Stored items
────────

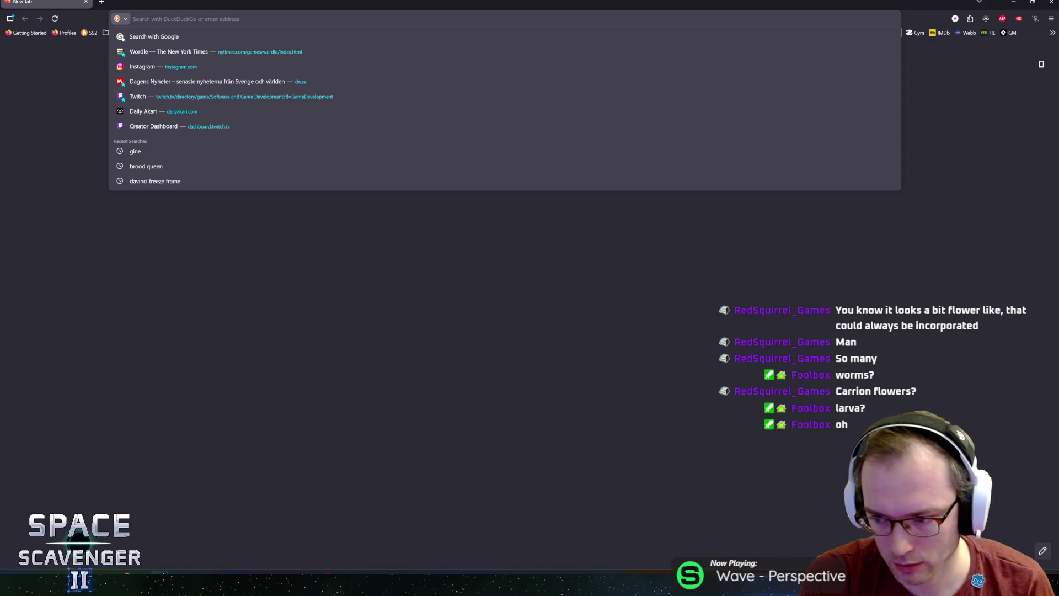
text(carrio)
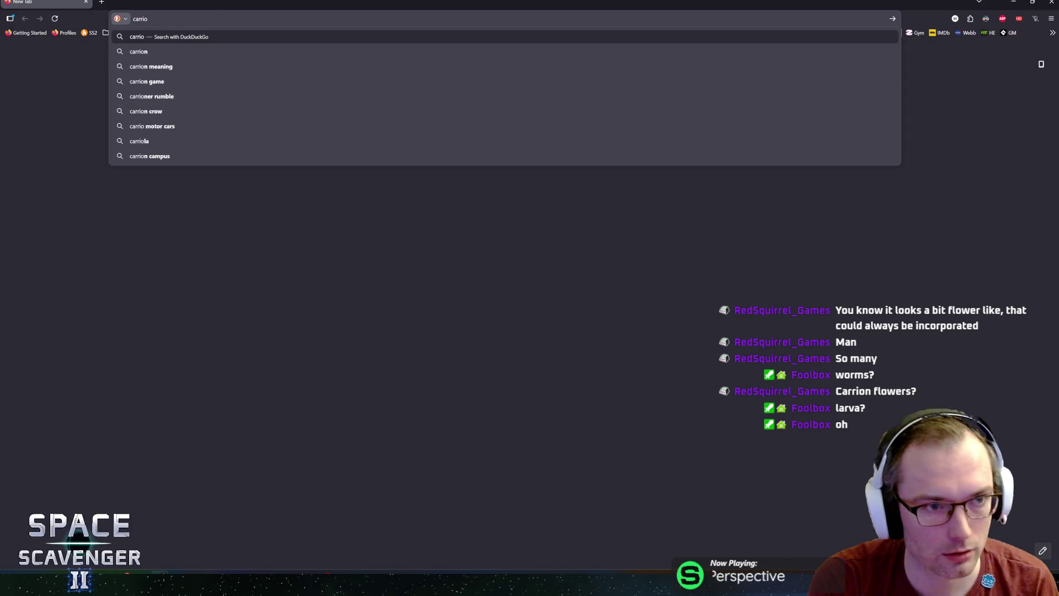
text(n flowers)
key(Return)
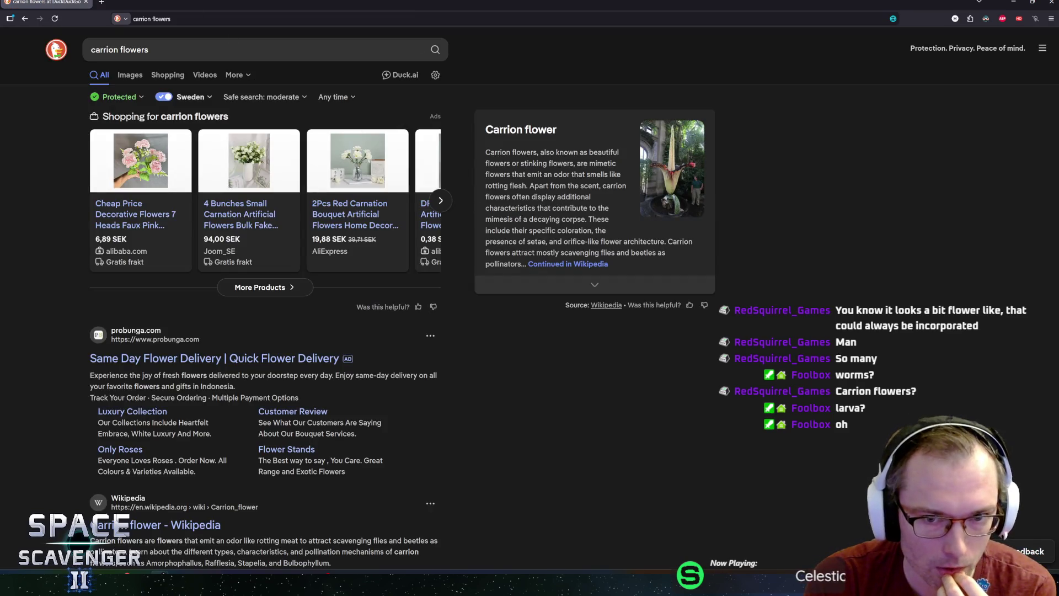
mouse_move(497, 152)
mouse_down()
mouse_move(623, 187)
mouse_move(566, 220)
mouse_move(583, 230)
mouse_up()
click(583, 230)
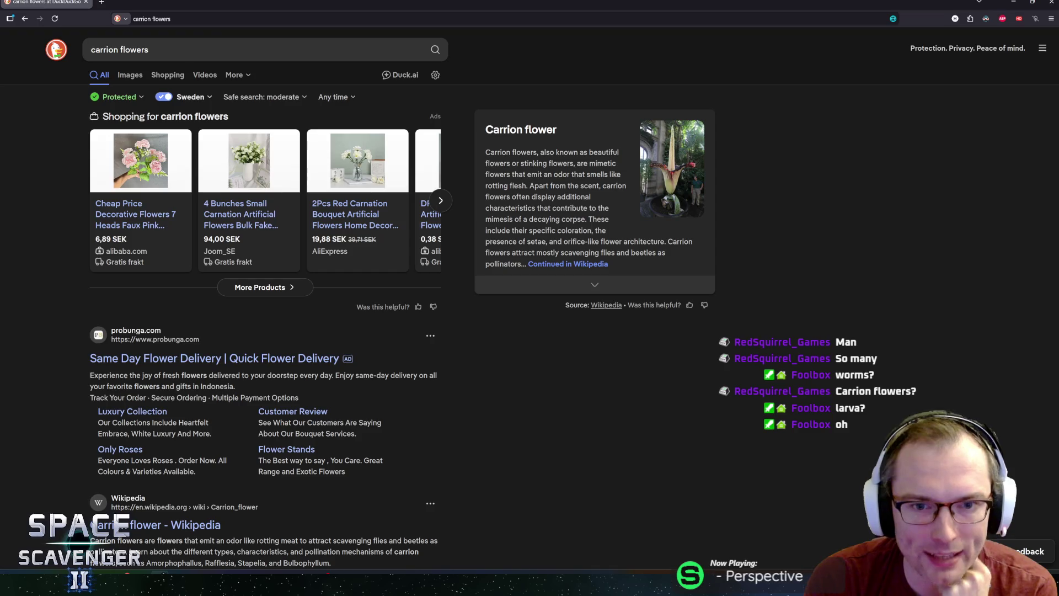
click(568, 264)
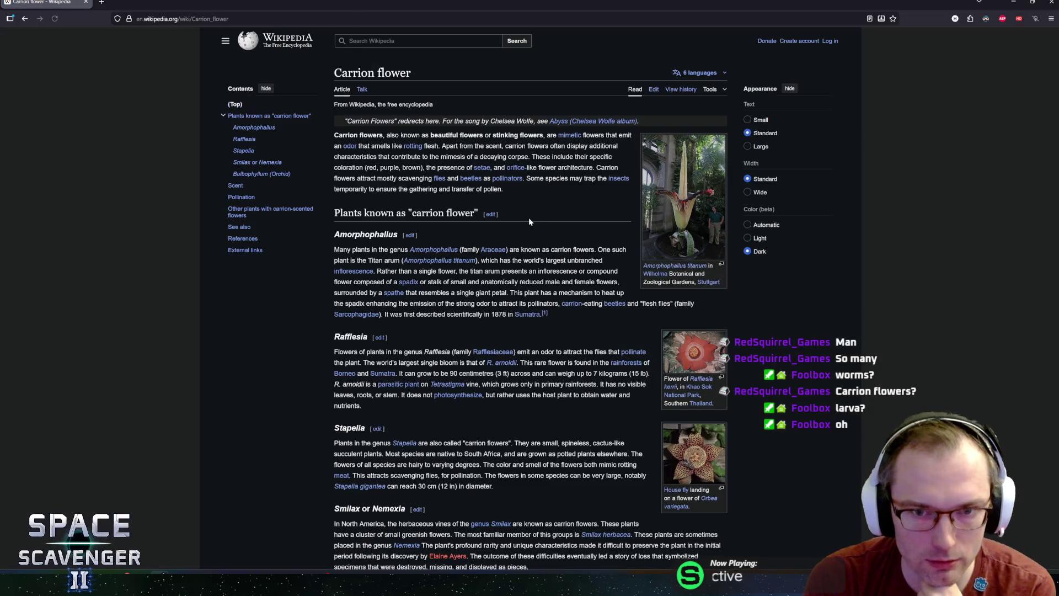
mouse_move(466, 156)
mouse_down()
mouse_move(506, 158)
mouse_move(440, 146)
mouse_up()
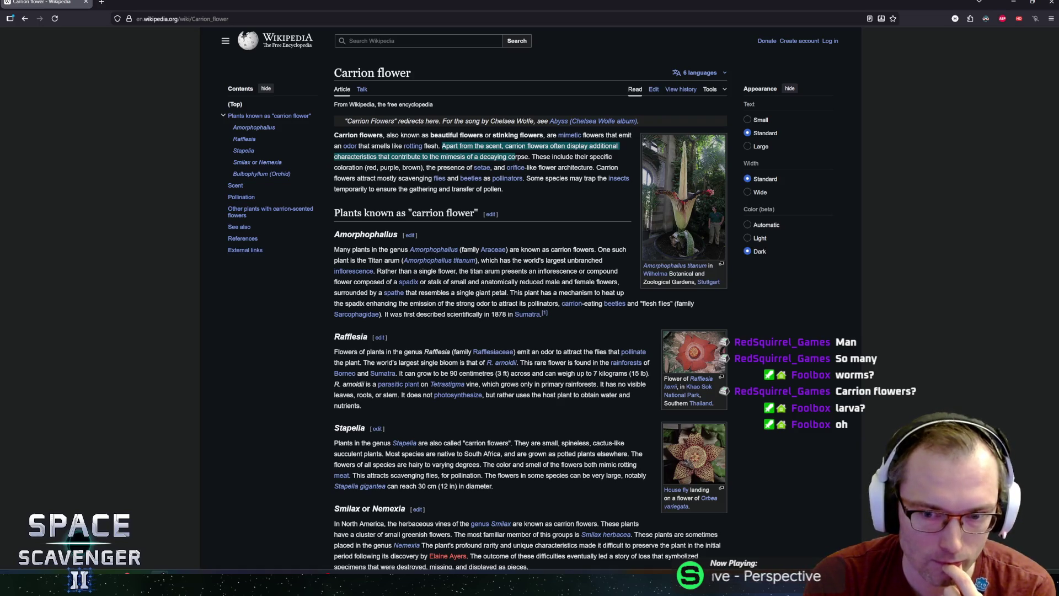
click(428, 141)
triple_click(373, 73)
click(372, 73)
double_click(355, 73)
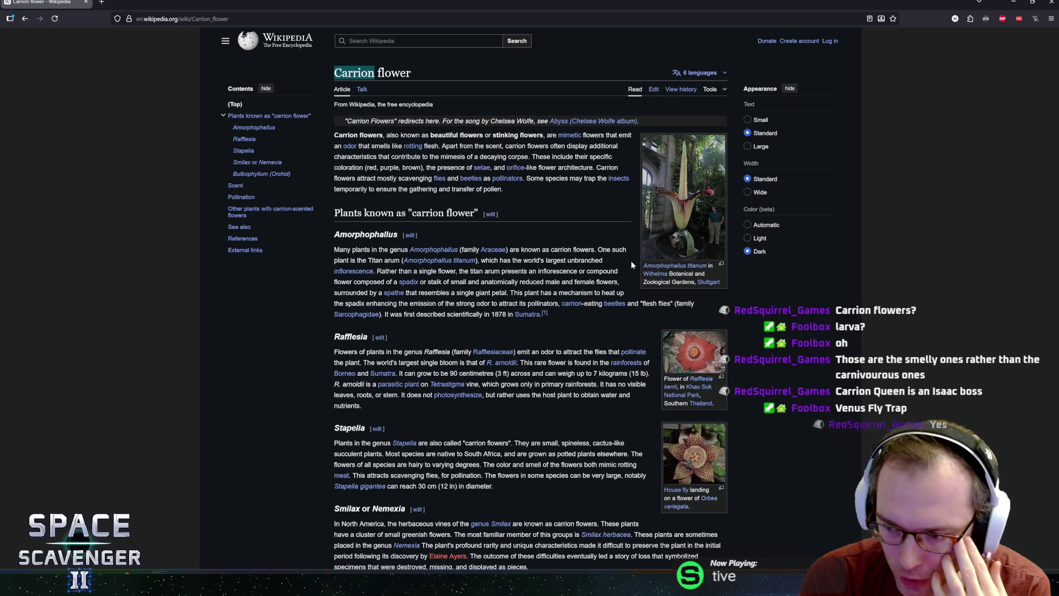
scroll(572, 269, down, 4)
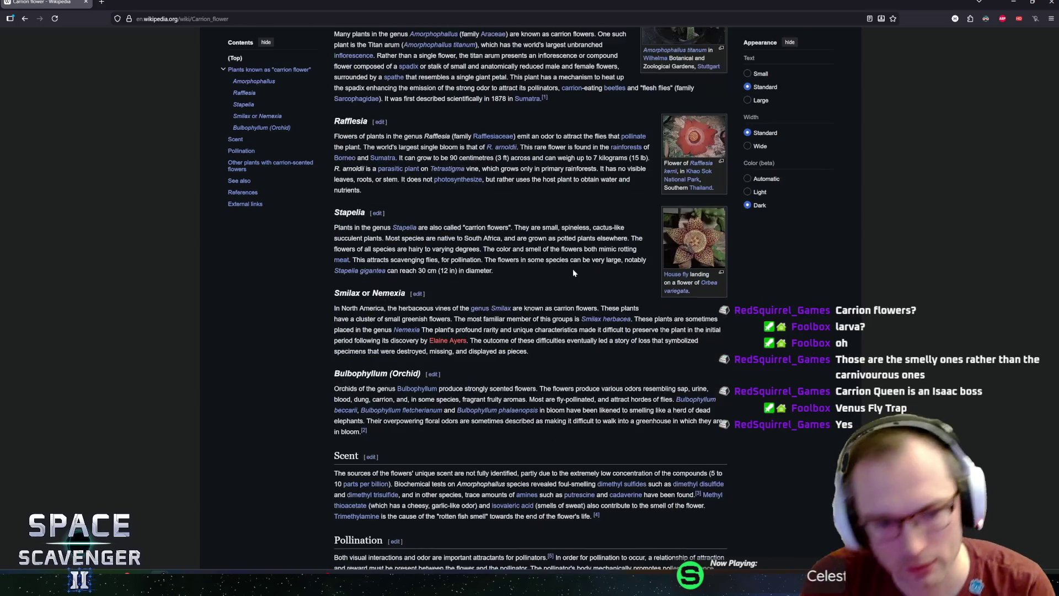
scroll(557, 217, up, 5)
scroll(557, 217, down, 10)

────────

Action item
In the reply, each line of the data must appear exactly as written, and no picture may appear.

Solution to this problem
text(carrio)
text(n flowers)
key(Return)
mouse_move(497, 152)
mouse_down()
mouse_move(623, 187)
mouse_move(566, 220)
mouse_move(583, 230)
mouse_up()
click(583, 230)
click(568, 264)
mouse_move(466, 156)
mouse_down()
mouse_move(506, 158)
mouse_move(440, 146)
mouse_up()
click(428, 141)
triple_click(373, 73)
click(372, 73)
double_click(355, 73)
scroll(572, 269, down, 4)
scroll(557, 217, up, 5)
scroll(557, 217, down, 10)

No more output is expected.